STATED TASK A: Decide whether each statement below agrees with the vector problem solution. Answer yes or no for each and quote the deciding words of the solution. (i) The solution gives 150 degrees as the angle between P and Q. (ii) The solution states that the magnitude of the resultant is twice that of Q. (iii) Because R is perpendicular to P, the solution takes $\alpha$ to be 90.
STATED TASK B: Carry on the vector problem solution below, starting after its last line.

DOCUMENT TEXT:
....................

Question

the resultant of two vectors P and Q is perpendicular to P and its magnitude is half of that of Q. Whats the angle between P and Q?

Answer 1

Answer:

The angle between P and Q is $150^0$

Explanation:

Given,

Resultant of two vectors P and Q is perpendicular to P.

The magnitude of the resultant vectors of P and Q is half of Q

We know, that the resultant vector 'R' of two vectors P and Q is given by the formula

R = $\sqrt{P^2 + Q^2 + 2PQCos\theta}$ ----------------(1)

where $\theta$ is the angle between the two vectors

Also, if $\alpha$ is the angle between P and R then, we have

$tan{\alpha} = \frac{QSin{\theta}}{P+ QCos\theta}$

Given that,

R is perpendicular to P, then we have $\alpha = 90$

$tan{90} = \frac{QSin{\theta}}{P+ QCos\theta}$

$\frac{1}{0} = \frac{QSin{\theta}}{P+ QCos\theta}$

$P + Q Cos\theta = 0$

$Cos \theta = \frac{-P}{Q}$ --------------(2)

....................

DATA:
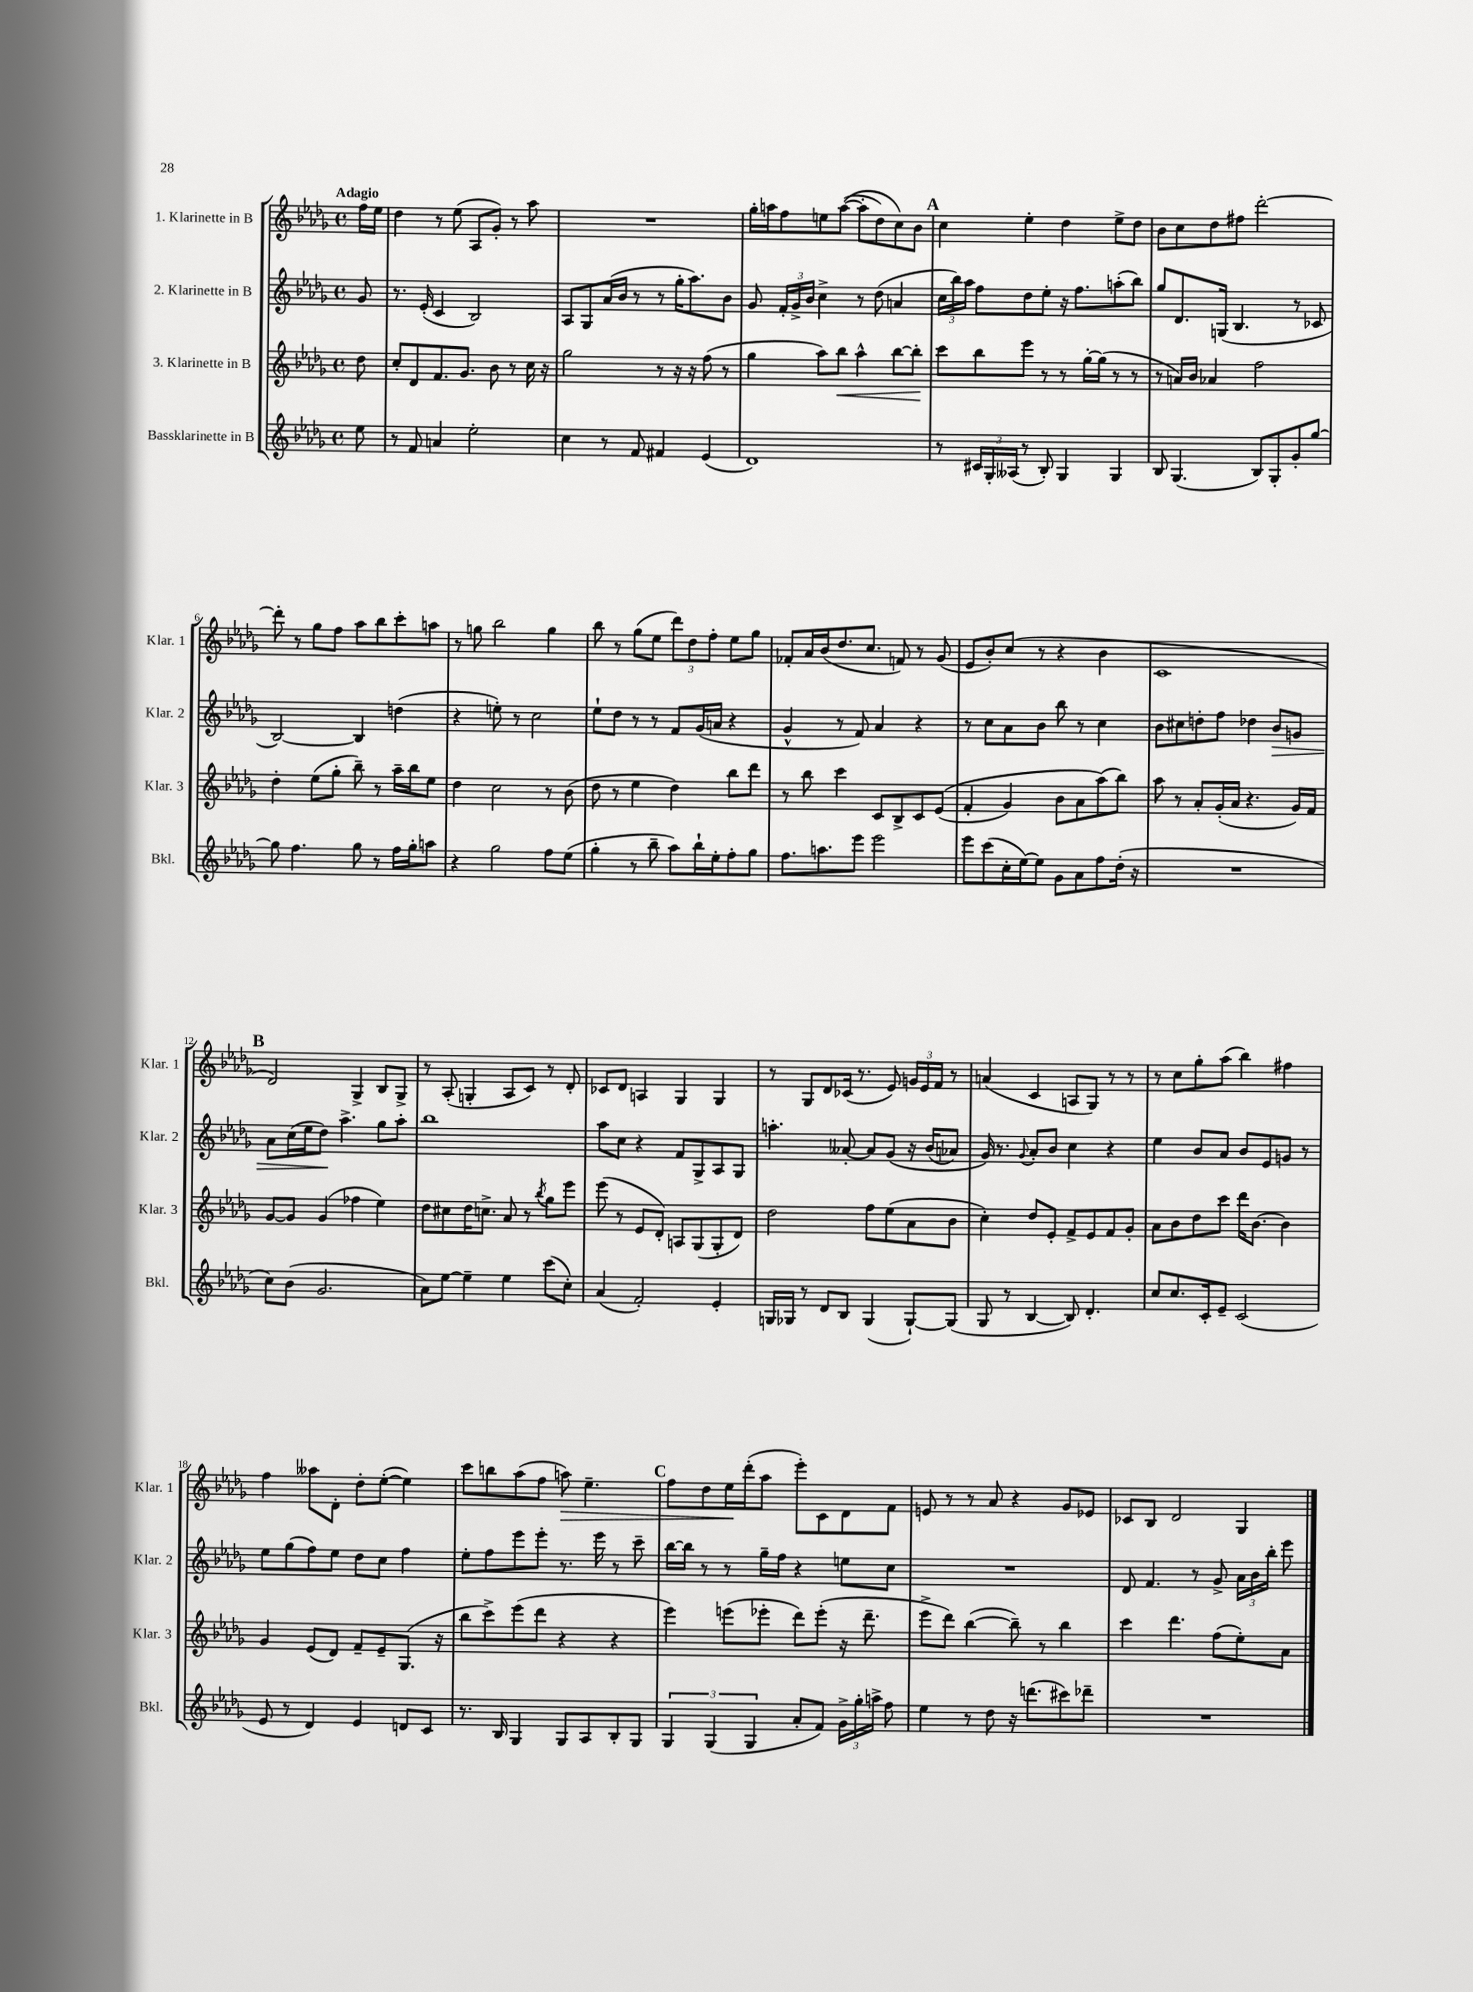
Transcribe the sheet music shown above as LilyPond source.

<<
\new StaffGroup <<
\new Staff = "s0" \with { instrumentName = "1. Klarinette in B" shortInstrumentName = "Klar. 1" } {
    \clef treble \key des \major \defaultTimeSignature \time 4/4 \partial 8 \tempo "Adagio"
    \autoBeamOff f''16[ ees''16] |
    des''4 r8 ees''8( aes8[ ges'8]-.) r8 aes''8 |
    R1 |
    ges''16[-. a''16 f''8 e''8 a''8]~(\( a''8[-. des''8) c''8\) bes'8] |
    \mark \markup { \bold "A" } c''4 ees''4-. des''4 ees''8[-> des''8] |
    bes'8[ c''8 des''8 fis''8] des'''2~-. |
    des'''8-. r8 ges''8[ f''8] aes''8[ bes''8 c'''8-. a''8] |
    r8 g''8 bes''2 g''4 |
    bes''8 r8 ges''8[( ees''8] \tuplet 3/2 { des'''8[) des''8 f''8]-. } ees''8[ ges''8] |
    fes'8[-. aes'16 bes'16( des''8. c''8.] f'8) r8 ges'8( |
    ees'8[ bes'8-.) c''8]( r8 r4 bes'4 |
    c'1 |
    \mark \markup { \bold "B" } des'2) ges4-> bes8[ ges8]-> |
    r8 aes8-.( g4-. aes8[ c'8]) r8 des'8-. |
    ces'8[ des'8] a4 ges4 ges4 |
    r8 ges8[ des'8 ces'16]( r8. ees'8) \tuplet 3/2 { g'16[ ees'16 f'16] } r8 |
    a'4( c'4 a8[ ges8]) r8 r8 |
    r8 c''8[ ges''8-. aes''8]( bes''4) fis''4 |
    f''4 aeses''8[ des'8]-. des''8[-. ees''8]~-.( ees''4) |
    c'''8[ b''8 aes''8( f''8] a''8\>) ees''4.-- |
    \mark \markup { \bold "C" } f''8[ des''8 ees''16\! des'''16-.( aes''8] ees'''8[-.) c'8 des'8 f'8] |
    e'8 r8 r8 aes'8 r4 ges'8[ ees'8] |
    ces'8[ bes8] des'2 ges4 \bar "|." |
}
\new Staff = "s1" \with { instrumentName = "2. Klarinette in B" shortInstrumentName = "Klar. 2" } {
    \clef treble \key des \major \defaultTimeSignature \time 4/4 \partial 8
    \autoBeamOff ges'8 |
    r8. ees'16-.( c'4 bes2) |
    aes8[ ges8 aes'16( bes'16] r8 r8 ges''16[-. aes''8.) bes'8] |
    ges'8 \tuplet 3/2 { f'16[-. ges'16-> bes'16] } c''4-> r8 des''8( a'4 |
    \mark \markup { \bold "A" } \tuplet 3/2 { c''16[ bes''16) aes''16] } f''8[ des''8 ees''8]-. r16 f''8.[ a''8-.( bes''8]) |
    ges''8[ des'8. g16]( bes4. r8 ces'8 |
    bes2~) bes4 d''4( |
    r4 e''8-.) r8 c''2 |
    ees''8[-! des''8] r8 r8 f'8[ ges'16( a'16] r4 |
    ges'4-^ r8 f'8) aes'4 r4 |
    r8 c''8[ aes'8 bes'8] bes''8 r8 c''4 |
    bes'8[ cis''8 d''8-. f''8] des''4 bes'8[\> g'8] |
    \mark \markup { \bold "B" } aes'8[ c''16( ees''16 des''8]\!) aes''4.-> ges''8[ aes''8]-. |
    bes''1 |
    aes''8[ c''8] r4 f'8[ ges8-> aes8 ges8] |
    a''4.-. aeses'8~-. aeses'8[ ges'8]\( r16 bes'16[( aes'8]) |
    ges'16\) r8. \appoggiatura { ges'8 } aes'8[-. bes'8] c''4 r4 |
    ees''4 bes'8[ aes'8] bes'8[ ees'8 g'8] r8 |
    ees''8[ ges''8( f''8) ees''8] des''8[ c''8] f''4 |
    ees''8[-. f''8 ees'''8 ees'''8]-. r8. ees'''16 r8 c'''8-- |
    \mark \markup { \bold "C" } bes''16[~ bes''16] r8 r8 ges''16[-- f''16] r4 e''8[ c''8] |
    R1 |
    des'8 f'4. r8 ges'8-> \tuplet 3/2 { aes'16[ bes'16 bes''16]-. } ees'''8 \bar "|." |
}
\new Staff = "s2" \with { instrumentName = "3. Klarinette in B" shortInstrumentName = "Klar. 3" } {
    \clef treble \key des \major \defaultTimeSignature \time 4/4 \partial 8
    \autoBeamOff des''8 |
    c''8[-. des'8 f'8. ges'8.] bes'8 r8 c''16 r16 |
    ges''2 r8 r16 r16 f''8( r8 |
    ges''4 aes''8[) bes''8]\< aes''4-^ bes''8[~ bes''8]-.\! |
    \mark \markup { \bold "A" } c'''8[ bes''8 ees'''8] r8 r8 ges''16[~-. ges''16]( r8 r8 |
    r8 a'16[) bes'16] aes'4 f''2 |
    des''4-. ees''8[( ges''8]-. bes''8--) r8 aes''16[-- bes''16 ees''8] |
    des''4 c''2 r8 bes'8( |
    des''8 r8 ees''4 des''4) bes''8[ des'''8] |
    r8 bes''8 c'''4 c'8[ bes8-> c'8 ees'8](\( |
    f'4-. ges'4) bes'8[ aes'8 aes''8(\) bes''8]) |
    aes''8 r8 aes'8[-. ges'16-.( aes'16] r4. ges'16[) f'16] |
    \mark \markup { \bold "B" } ges'8[~ ges'8] ges'4( fes''4 ees''4) |
    des''8[ cis''8 des''16 c''8.]-> aes'8 r8 \acciaccatura { bes''8 } ges''8[ ees'''8] |
    ees'''8( r8 ees'8[ des'8]-.) a8[ ges8( ges8-. des'8]) |
    des''2 f''8[ ees''8( aes'8 bes'8] |
    c''4-.) des''8[ ees'8]-. f'8[-> ees'8 f'8 ges'8]-. |
    aes'8[ bes'8 des''8 c'''8] des'''16[ bes'8.]~ bes'4 |
    ges'4 ees'8[( des'8]) f'8[-- ees'8-- ges8.]( r16 |
    bes''8[ c'''8->) ees'''8( des'''8] r4 r4 |
    \mark \markup { \bold "C" } ees'''4) e'''8[( ees'''8]-. des'''8[) ees'''8]-.( r16 des'''8.-- |
    ees'''8[-> des'''8]) bes''4~( bes''8--) r8 bes''4 |
    c'''4 des'''4. f''8[( ees''8-.) aes'8] \bar "|." |
}
\new Staff = "s3" \with { instrumentName = "Bassklarinette in B" shortInstrumentName = "Bkl." } {
    \clef treble \key des \major \defaultTimeSignature \time 4/4 \partial 8
    \autoBeamOff ees''8 |
    r8 f'8 a'4 ees''2-. |
    c''4 r8 f'8 fis'4 ees'4( |
    des'1) |
    \mark \markup { \bold "A" } r8 \tuplet 3/2 { cis'16[ ges16-. aeses16]( } r8 bes8-.) ges4 ges4 |
    bes8 ges4.( bes8[) ges8-. ges'8-. ges''8]~ |
    ges''8 f''4. ges''8 r8 f''16[ ges''16-. a''8] |
    r4 ges''2 f''8[ ees''8]( |
    ges''4-. r8 bes''8-- aes''8[) bes''16-! ees''16-. f''8-. ges''8] |
    f''8.[ a''8. ees'''8] ees'''2 |
    ees'''8[ c'''8( c''16-. ees''16~) ees''8] ges'8[ aes'8 f''8 des''16]-.( r16 |
    R1 |
    \mark \markup { \bold "B" } c''8[) bes'8]( ges'2. |
    aes'8[) ees''8]~ ees''4-- ees''4 c'''8[( c''8]-.) |
    aes'4( f'2-.) ees'4-. |
    g16[ ges16] r8 des'8[ bes8] ges4( ges8[~-!) ges8]( |
    ges8 r8 bes4~ bes8) des'4.-. |
    c''8[ c''8. c'16-. ees'8]-- c'2( |
    ees'8 r8 des'4) ees'4 d'8[ c'8] |
    r8. bes16 ges4 ges8[ aes8 bes8-. ges8] |
    \mark \markup { \bold "C" } \tuplet 3/2 { ges4 ges4( ges4 } aes'8[-. f'8]) \tuplet 3/2 { ges'16[-> ges''16-. a''16]-> } f''8 |
    ees''4 r8 des''8 r16 d'''8.[( cis'''8) des'''8]-- |
    R1 \bar "|." |
}
>>
>>
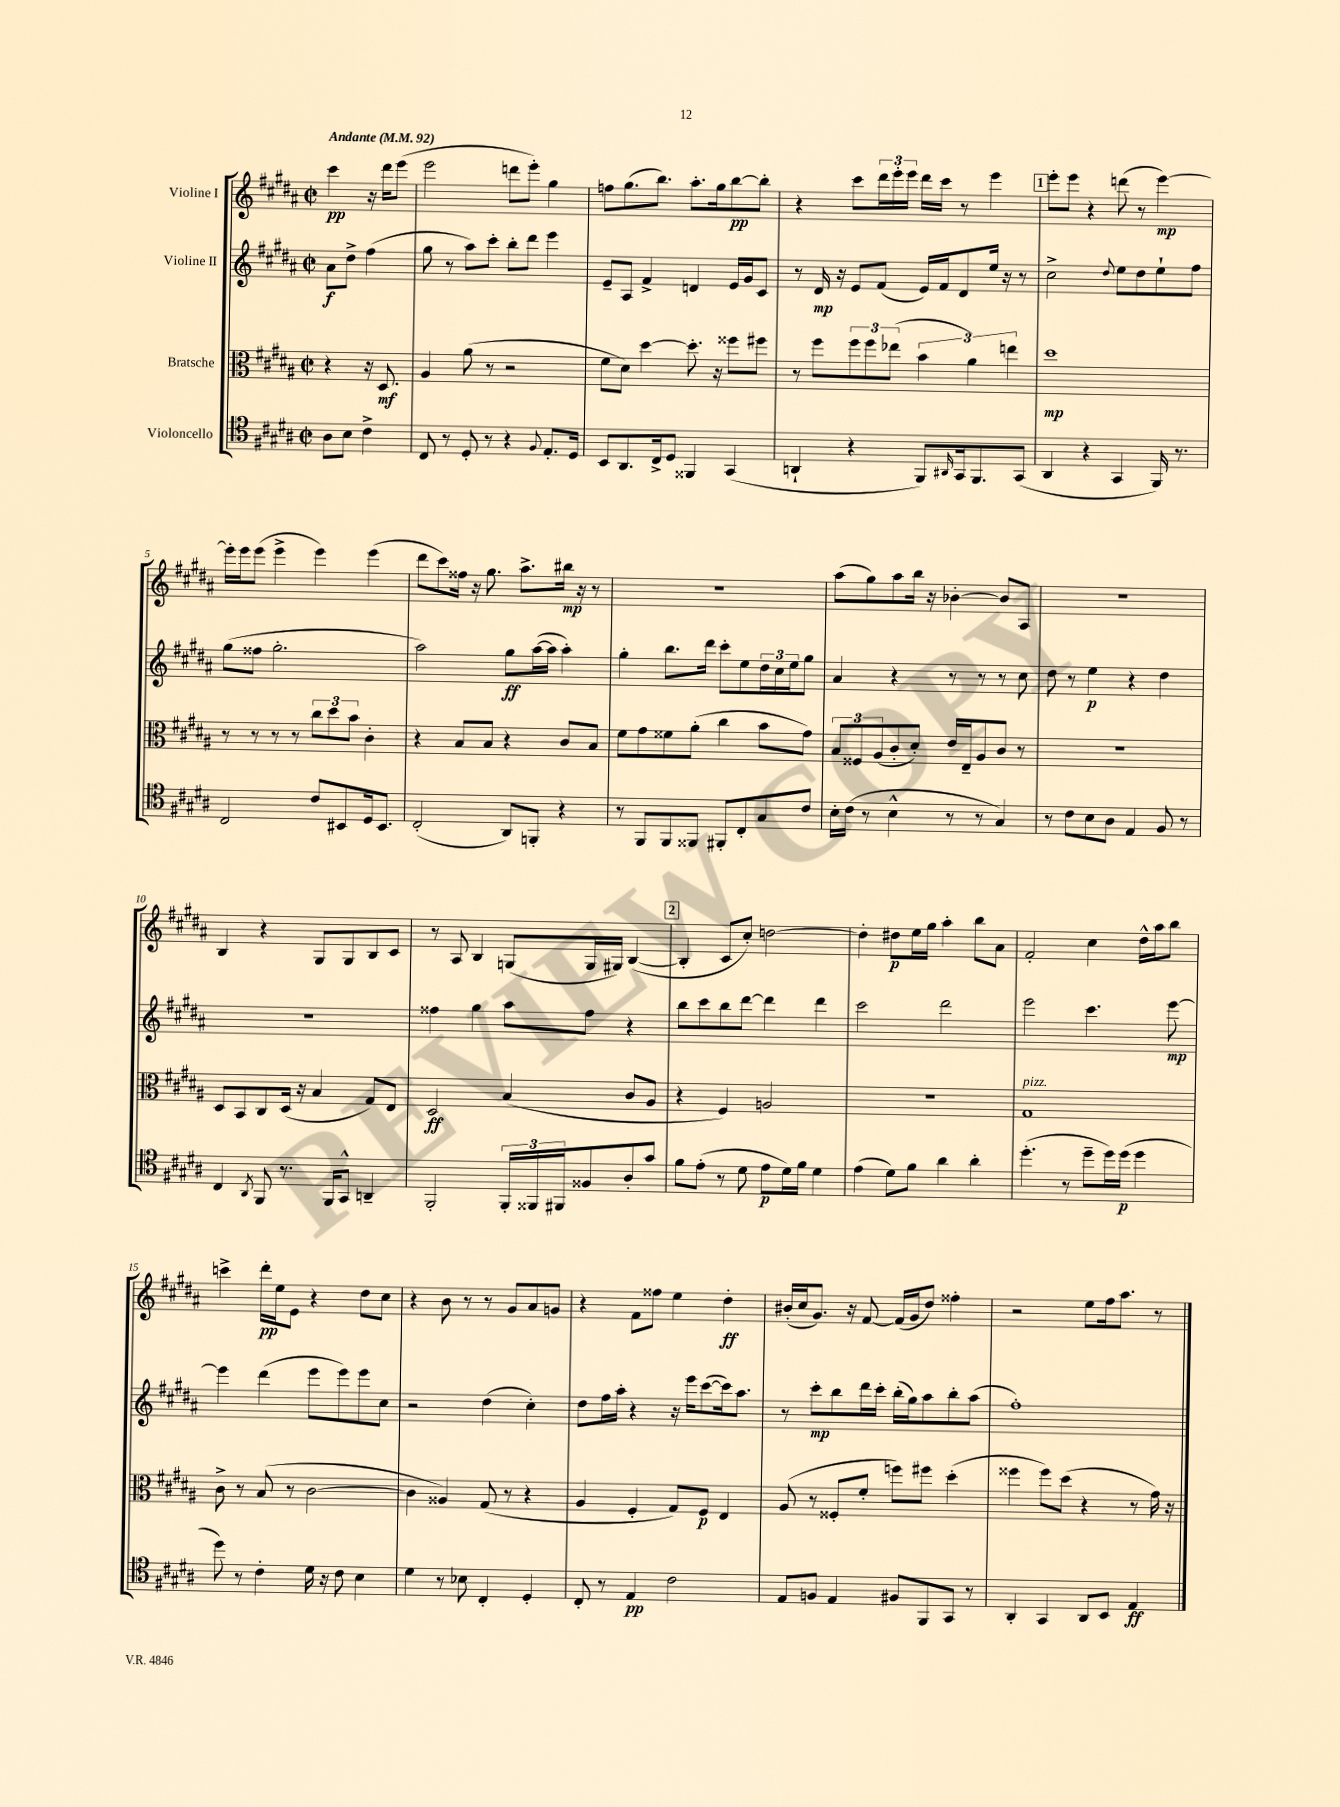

....................

OUTPUT A:
(i) Yes: "The angle between P and Q is $150^0$"
(ii) No: "The magnitude of the resultant vectors of P and Q is half of Q"
(iii) Yes: "R is perpendicular to P, then we have $\alpha = 90$"

OUTPUT B:
Also, given R = $\frac{Q}{2}$

Substituting the value of 'R' and $Cos\theta$  in equation (1) we get

$\frac{Q}{2}$ = $\sqrt{P^2 + Q^2 + 2PQ ( -\frac{P}{Q}) }$

$\frac{Q}{2} = \sqrt{P^2 + Q^2 -2P^2}$

$\frac{Q}{2} = \sqrt{ Q^2 -P^2}$

$\frac{Q^2}{4} = Q^2 -P^2\\P^2 = Q^2 - \frac{Q^2}{4} \\P^2 = \frac{3Q^2}{4} \\P = \frac{\sqrt{3}}{2} Q$

$\frac{P }{Q} = \frac{\sqrt{3} }{2}$

Substitute the value  $\frac{P}{Q}$ in equation(2)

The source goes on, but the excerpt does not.